Constraining Rain Evaporation from Shallow-Clouds in the Trades using an Observation-Based Superdroplet Model

Abstract. Rain evaporation influences subcloud moisture and energy budgets as well as boundary layer buoyancy, making it important for shallow cumulus organization. This study constrains the amount of, and controls on, rain evaporation in the subcloud layer of trade-wind shallow cumuli. We combine observations from the EUREC⁴A field campaign with a 1D rainshaft using superdroplet model (SDM) microphysics. With SDM we explicitly resolve how the observed droplet size distributions (DSDs) evolve beneath cloud-base, and explore, for the first time, the potential impact of raindrop collisions. Constraining the amount of evaporation, we find mean column integrated evaporative cooling of 150 ± 170 W m⁻², and evaporation fraction of 30 ± 20%. The dominant controls on rain evaporation are the subcloud relative humidity and the cloud-base DSD. Subcloud relative humidity determines the slope of the evaporation profiles, and cloud-base rain water content (RWC) controls the column integrated cooling.

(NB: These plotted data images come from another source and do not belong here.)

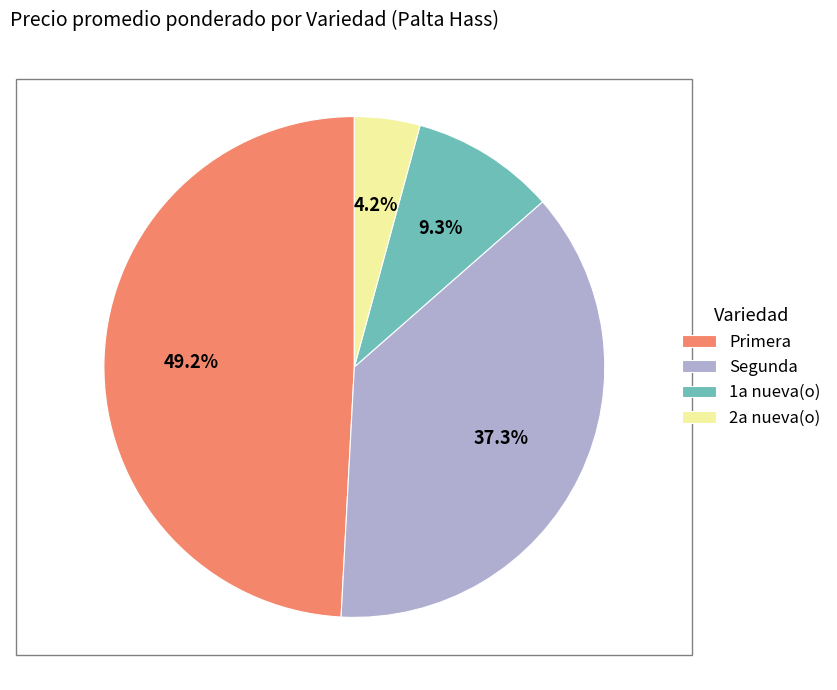

Which slice is the largest?

Primera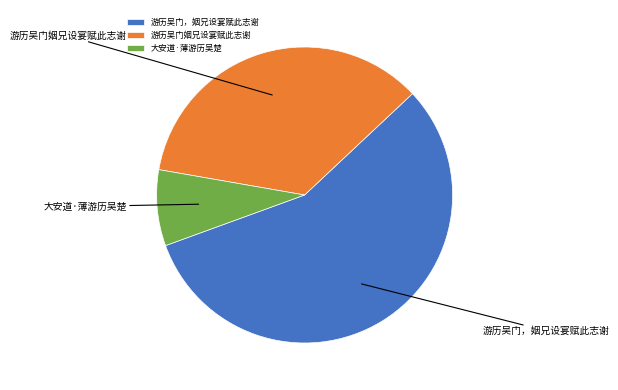

Is there any slice that represents more than half of the pie?

Yes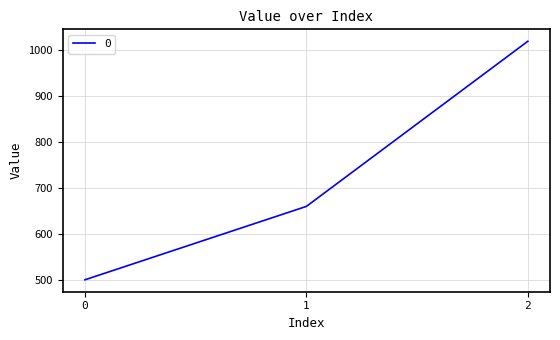

Is this an area chart (filled region under the line)?

No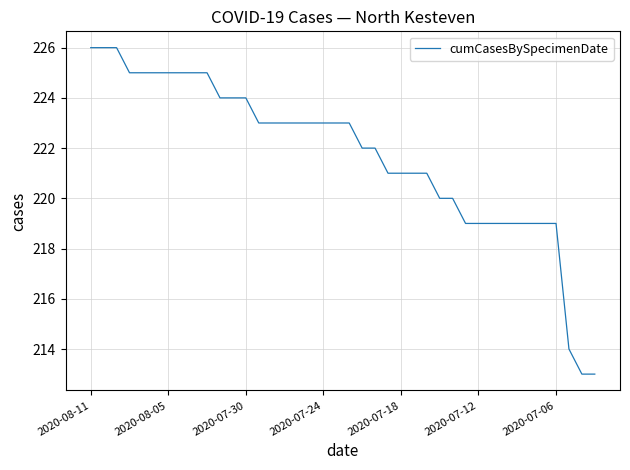

Reading right to left, transcribe all the data shown in this chart.

213	213	214	219	219	219	219	219	219	219	219	220	220	221	221	221	221	222	222	223	223	223	223	223	223	223	223	224	224	224	225	225	225	225	225	225	225	226	226	226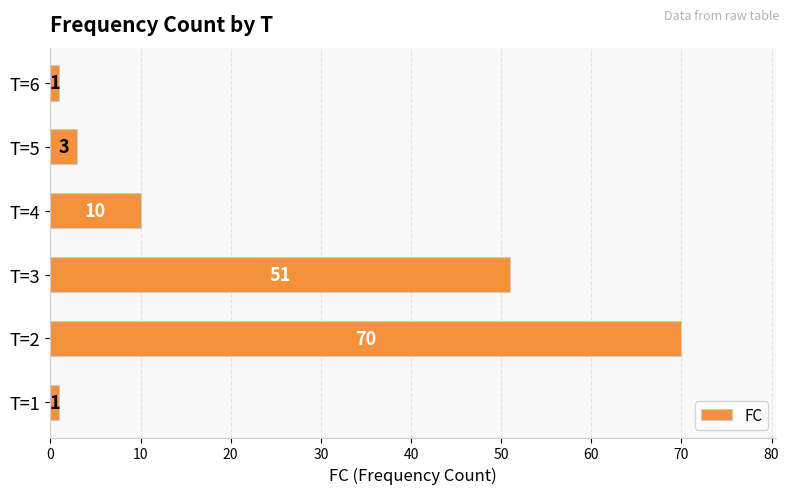

Reading bottom to top, transcribe all the data shown in this chart.

T=1=1	T=2=70	T=3=51	T=4=10	T=5=3	T=6=1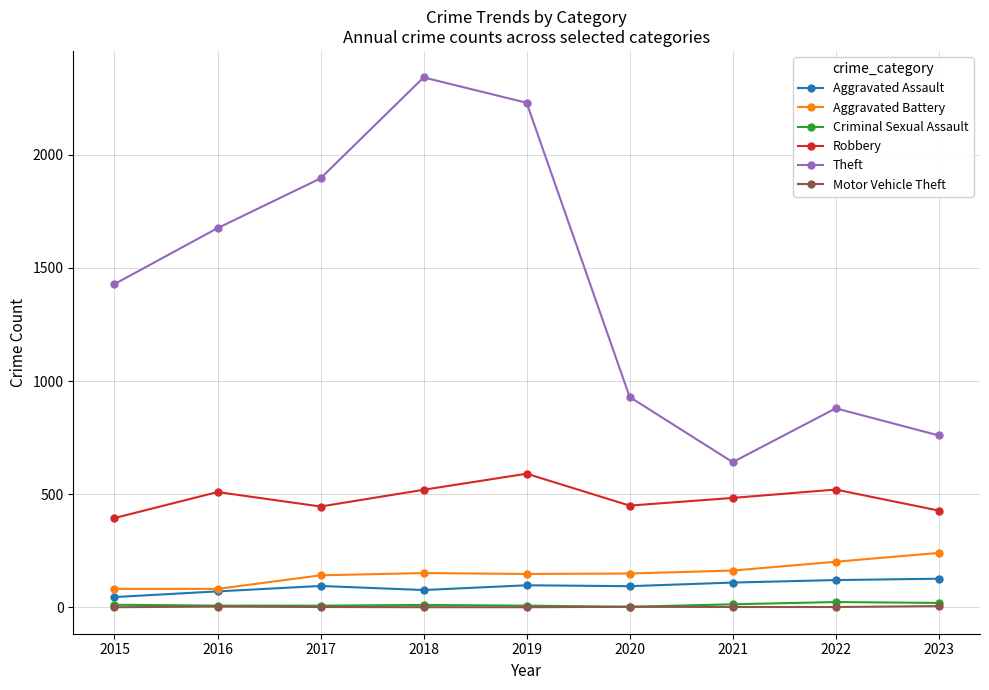

What is the sum of all Theft values?

12785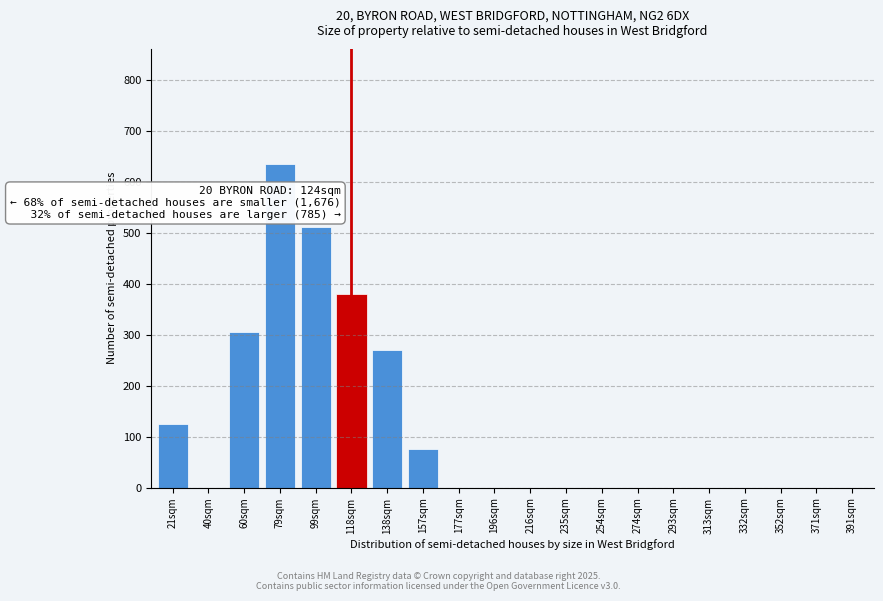

Reading left to right, what are all the values shown in this chart?

21sqm=125	40sqm=0	60sqm=305	79sqm=635	99sqm=510	118sqm=380	138sqm=270	157sqm=75	177sqm=0	196sqm=0	216sqm=0	235sqm=0	254sqm=0	274sqm=0	293sqm=0	313sqm=0	332sqm=0	352sqm=0	371sqm=0	391sqm=0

In contrast, evaporation fraction can vary substantially between clouds, even with comparable RWC, because of small differences to the cloud-base DSD. For narrow DSDs, the evaporation fraction is well captured by an analytical approximation, which also highlights the importance of ventilation effects on evaporation. We find collisions have negligible impact on rain evaporation, however, beyond rain rates of ≈ 3 mm h⁻¹, differences emerge which suggest that collisions, in particular those causing severe droplet breakup, need to be considered for heavier precipitation. Our results stress the importance of accurately measuring and modeling DSDs for rain evaporation, but justify the use of simpler microphysics models that only represent condensation/evaporation for lightly precipitating regimes as observed during EUREC⁴A.